How do I appeal a freeze?
File a ticket explaining the situation; a human reviews it. False positives are lifted; confirmed violations are handled per the review conclusion — assets are not confiscated.
When your account is frozen, the first thought is usually "Is the account dead? Is my money gone?" Neither is true. After a freeze you can still log in, view your balance and cards, and submit a support ticket—what's suspended are account-level actions like opening new cards. An appeal isn't about protesting your innocence or pleading your case; it's about handing the human reviewer facts that can be verified. What actually decides the outcome is which of two paths you're on—a false positive or a confirmed violation—and the two are handled completely differently, so figure out which one applies to you before you appeal.
Appeal through a support ticket, and give the review everything it needs in one go
- Open a support ticket to submit your appeal—this is the fastest channel, typically with a first response within 2 hours during business hours, with no need to look for another route.
- Explain your account background: your sign-up and usage scenario (subscribing to AI tools / SaaS / ad campaigns, etc.) and your main recent activity.
- Attach verifiable evidence: the relevant top-up order numbers, what you opened cards for and how you spent, and the names of the merchants involved.
- After submitting, wait for the human review; in the meantime, don't repeatedly register new accounts or run intensive, back-to-back actions in a short window—these overlap with what triggers a freeze and will only weigh against you in the review.

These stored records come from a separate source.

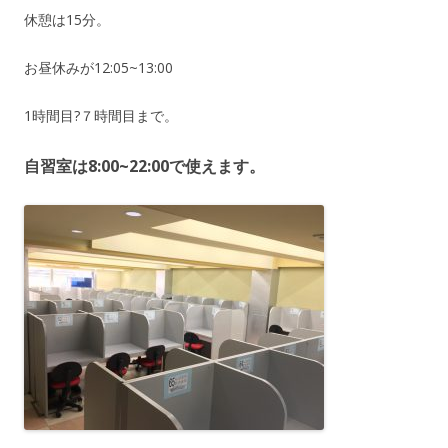
休憩は15分。
お昼休みが12:05~13:00
1時間目?７時間目まで。
自習室は8:00~22:00で使えます。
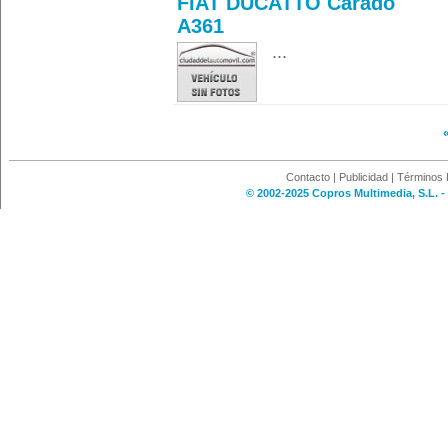
FIAT DUCATTO Carado
A361
...
Contacto
|
Publicidad
|
Términos 
© 2002-2025 Copros Multimedia, S.L. -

The review has only two conclusions, each mapping to a distinct path for your assets
| Review conclusion | Account handling | Asset handling |
|---|---|---|
| False positive (no red line crossed) | Freeze lifted, normal use restored | Your platform balance and card limits are unaffected and continue as usual |
| Confirmed violation | Handled per the review conclusion; the platform reserves the right to terminate service | Handled per the conclusion; assets are not confiscated—you can close cards to settle and withdraw your balance to get it back |
Before you appeal, self-check: are you more likely a false positive, or did you cross a red line?
- You only made normal purchases (AI subscriptions / SaaS / ad campaigns) and never touched cash-out schemes, transaction laundering, or illicit gray-market activity → usually a false positive; explain honestly and the freeze can be lifted.
- You didn't mass-register multiple accounts to get around the card-opening limits (at most 5 open at once, 10 in total) → normal.
- Your transaction pattern isn't abnormal (not opening a large number of cards in a short burst, or repeatedly retrying after frequent failures) → normal.
During the freeze and after it, your money is never forfeited
Your platform balance is always recorded in a ledger under your name, and your card limits sit in a separate pool under your name, kept apart from your platform balance; a freeze only pauses actions—it never touches your principal. Once a false positive is cleared, everything continues as usual; even if a violation is confirmed and the account is terminated, assets are still handled per the review conclusion—you close the cards to settle the remaining limits back into your platform balance, then submit a withdrawal that returns via the original route in USDT (the on-chain transfer fee is deducted from the withdrawal amount). The one timing gap to note: the upstream issuer holds funds on closed cards for a 60–90 day period; that portion returning to your platform balance is usually advanced by the platform first, but if you want to withdraw it as well, you'll need to wait until the hold period ends.